Kai Yoshiro, Kataoka Ryosuke, Suzuki Kentaro, Nakamura Eriko, Takano Masato, Muro Shigeo
Department of Respiratory Medicine Minami-Nara General Medical Center Nara Japan.
Department of Respiratory Medicine Nara Medical University Nara Japan.
Respirol Case Rep. 2024 Jan 17;12(1):e01279. doi: 10.1002/rcr2.1279. eCollection 2024 Jan.
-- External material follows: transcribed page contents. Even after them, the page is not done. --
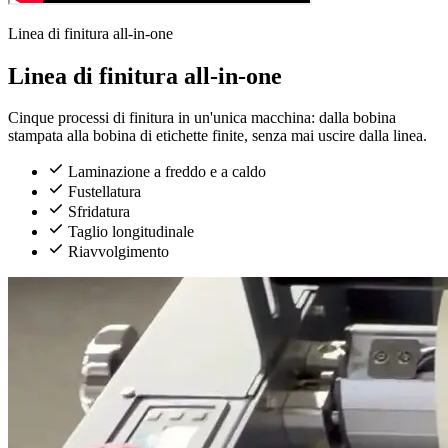
Linea di finitura all-in-one
Linea di finitura all-in-one
Cinque processi di finitura in un'unica macchina: dalla bobina
stampata alla bobina di etichette finite, senza mai uscire dalla linea.
Laminazione a freddo e a caldo
Fustellatura
Sfridatura
Taglio longitudinale
Riavvolgimento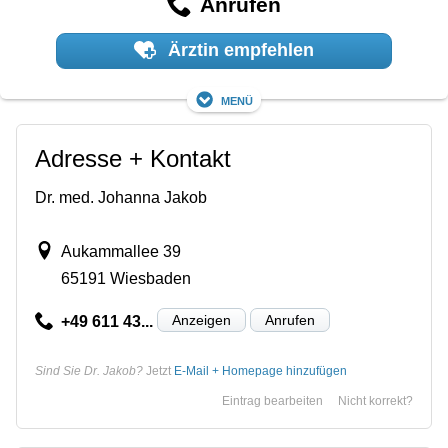
Anrufen
Ärztin empfehlen
Menü
Adresse + Kontakt
Dr. med. Johanna Jakob
Aukammallee 39
65191 Wiesbaden
Anzeigen
Anrufen
+49 611 43...
Sind Sie Dr. Jakob?
Jetzt
E-Mail + Homepage hinzufügen
Eintrag bearbeiten
Nicht korrekt?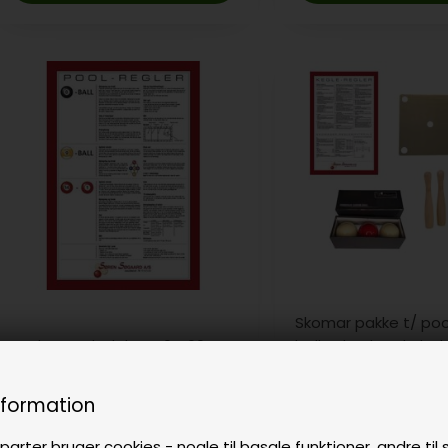
Skomar pakke t/ poo
Regler, Pool, plakat 40 x 60 cm
baller, kegler, skabe
699,00
DKK
808,00
80,00
DKK
På lager
Ikke på lager
nformation
parter bruger cookies - nogle til basale funktioner, andre til s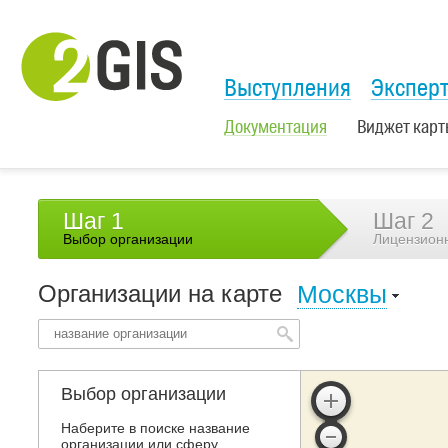
Выступления
Экспер
Документация
Виджет карт
Шаг 1
Шаг 2
Выбор организации
Лицензион
Организации на карте
Москвы
Выбор организации
Наберите в поиске название
организации или сферу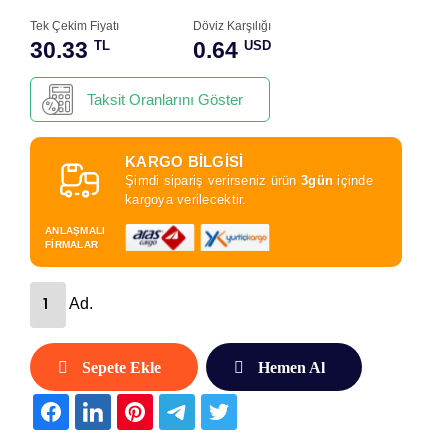
Tek Çekim Fiyatı
Döviz Karşılığı
30.33
0.64
TL
USD
Taksit Oranlarını Göster
KARGO BİLGİSİ
Şimdi sipariş verirseniz ürün
3gün
içinde
kargoya verilecektir.
ANLAŞMALI
FİRMALAR
Ad.
Sepete Ekle
Hemen Al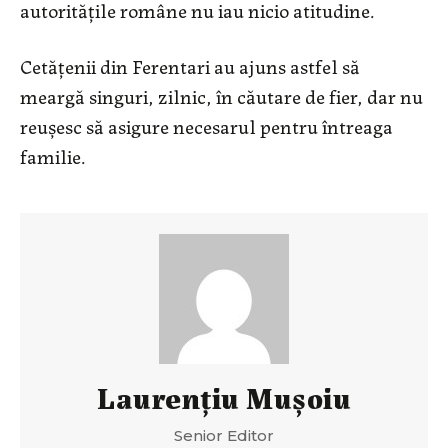
autoritățile române nu iau nicio atitudine.
Cetățenii din Ferentari au ajuns astfel să
meargă singuri, zilnic, în căutare de fier, dar nu
reușesc să asigure necesarul pentru întreaga
familie.
Laurenţiu Muşoiu
Senior Editor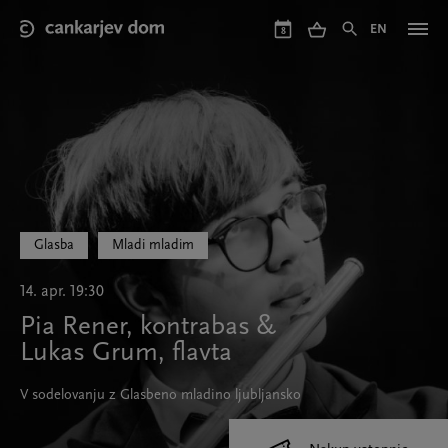
Skip
to
EN
8
main
content
Glasba
Mladi mladim
14. apr. 19:30
Pia Rener, kontrabas &
Lukas Grum, flavta
V sodelovanju z Glasbeno mladino ljubljansko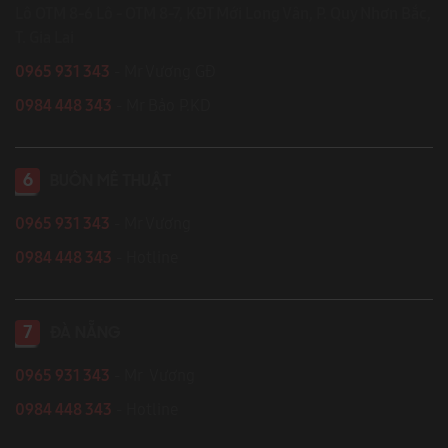
Lô OTM 8-6 Lô - OTM 8-7, KĐT Mới Long Vân, P. Quy Nhơn Bắc,
T. Gia Lai
0965 931 343
- Mr Vương GĐ
0984 448 343
- Mr Bảo P.KD
6
BUÔN MÊ THUẬT
0965 931 343
- Mr Vương
0984 448 343
- Hotline
7
ĐÀ NẴNG
0965 931 343
- Mr Vương
0984 448 343
- Hotline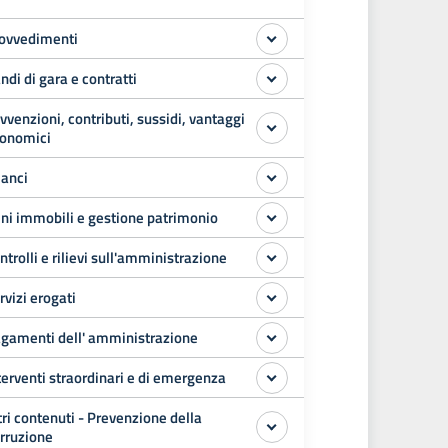
ovvedimenti
ndi di gara e contratti
vvenzioni, contributi, sussidi, vantaggi
onomici
lanci
ni immobili e gestione patrimonio
ntrolli e rilievi sull'amministrazione
rvizi erogati
gamenti dell' amministrazione
terventi straordinari e di emergenza
tri contenuti - Prevenzione della
rruzione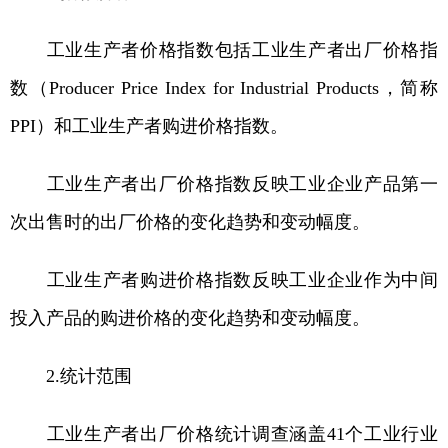
工业生产者价格指数包括工业生产者出厂价格指
数（Producer Price Index for Industrial Products，简称
PPI）和工业生产者购进价格指数。
工业生产者出厂价格指数反映工业企业产品第一
次出售时的出厂价格的变化趋势和变动幅度。
工业生产者购进价格指数反映工业企业作为中间
投入产品的购进价格的变化趋势和变动幅度。
2.统计范围
工业生产者出厂价格统计调查涵盖41个工业行业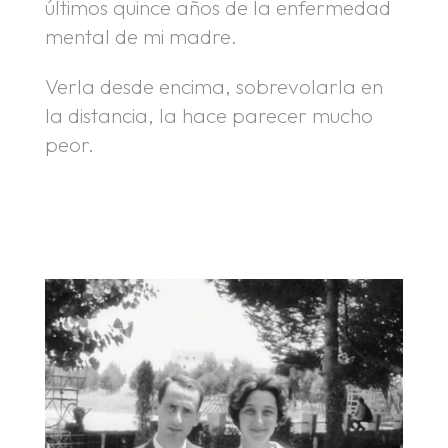
últimos quince años de la enfermedad
mental de mi madre.
Verla desde encima, sobrevolarla en
la distancia, la hace parecer mucho
peor.
.
.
Chronic eosinophilic pneumonia (CEP) is an eosinophilic lung disease. Treatment for CEP includes corticosteroids; however, CEP often recurs. A 53-year-old woman was referred to our hospital because of poorly controlled asthma. She was treated with combination of moderate-dose inhaled corticosteroid (ICS), a long-acting β2-agonist (LABA), and betamethasone/dexchlorpheniramine. She was switched to single-inhaler triple therapy, after which her asthma control improved; thus, betamethasone/dexchlorpheniramine was discontinued. Ten weeks later, she was diagnosed with CEP due to marked eosinophilia and pulmonary eosinophilic infiltrates. Oral corticosteroid treatment was initiated, symptoms improved, and peripheral blood eosinophilia decreased with improved infiltrative shadows. Remission induction therapy was initiated with benralizumab combined with corticosteroid therapy. Eosinophilia and inflammatory responses decreased. After 7 months, corticosteroid was discontinued, and she was treated with benralizumab alone. She remained in remission for 4 months. This case suggests that benralizumab may be useful as a remission induction therapy in patients with CEP.
慢性嗜酸性粒细胞性肺炎(CEP)是一种嗜酸性粒细胞性肺部疾病。CEP的治疗包括使用皮质类固醇;然而,CEP常复发。一名53岁女性因哮喘控制不佳被转诊至我院。她接受了中等剂量吸入性皮质类固醇(ICS)、长效β2受体激动剂(LABA)和倍他米松/右氯苯那敏联合治疗。之后她改用单吸入器三联疗法,哮喘控制情况改善,于是停用了倍他米松/右氯苯那敏。10周后,她因明显的嗜酸性粒细胞增多和肺部嗜酸性粒细胞浸润被诊断为CEP。开始口服皮质类固醇治疗,症状改善,外周血嗜酸性粒细胞减少,浸润阴影也有所改善。开始使用贝那利珠单抗联合皮质类固醇疗法进行诱导缓解治疗。嗜酸性粒细胞增多和炎症反应减轻。7个月后,停用皮质类固醇,仅用贝那利珠单抗对她进行治疗。她维持缓解状态4个月。该病例表明,贝那利珠单抗可能作为CEP患者的诱导缓解疗法有效。